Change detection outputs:
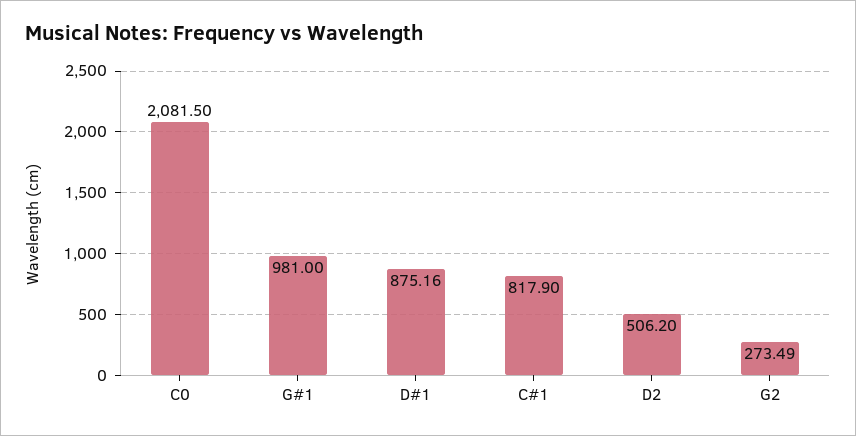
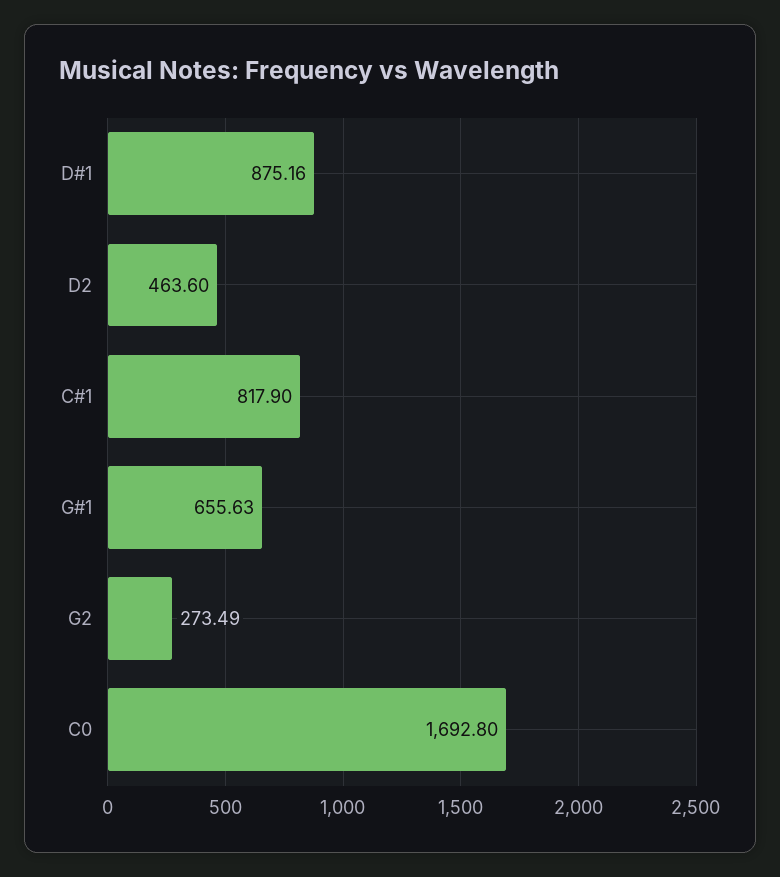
C0: 2081.5 -> 1692.8
G#1: 981 -> 655.63
D2: 506.2 -> 463.6

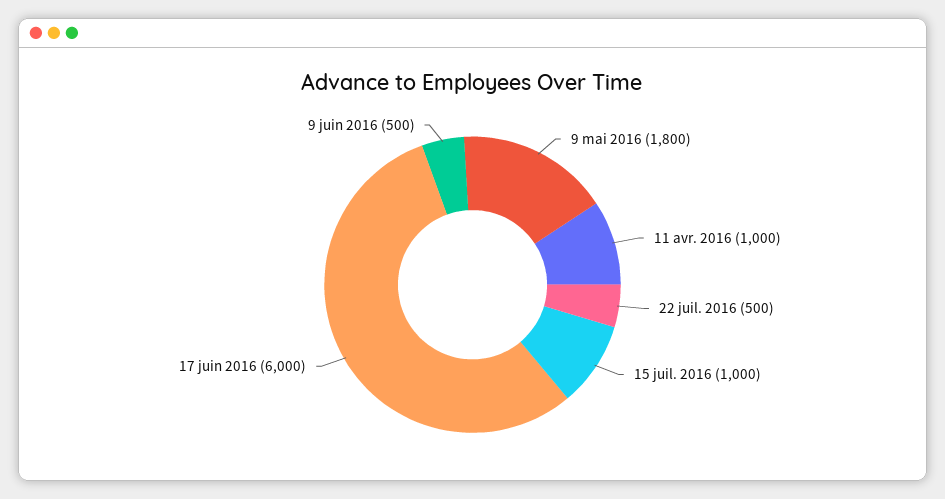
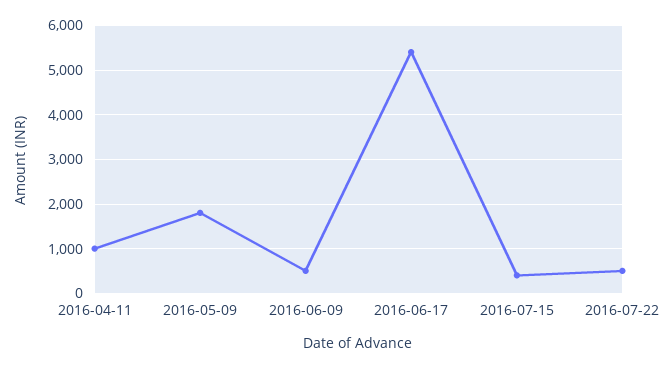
15 juil. 2016: 1000 -> 400
17 juin 2016: 6000 -> 5400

Work to be completed - With pictures left out, repeat exactly the lines from the one containing "G#1: 981 -> 655.63" through the last line of the data above, inclusive, and nothing else.

Response box -
G#1: 981 -> 655.63
D2: 506.2 -> 463.6

15 juil. 2016: 1000 -> 400
17 juin 2016: 6000 -> 5400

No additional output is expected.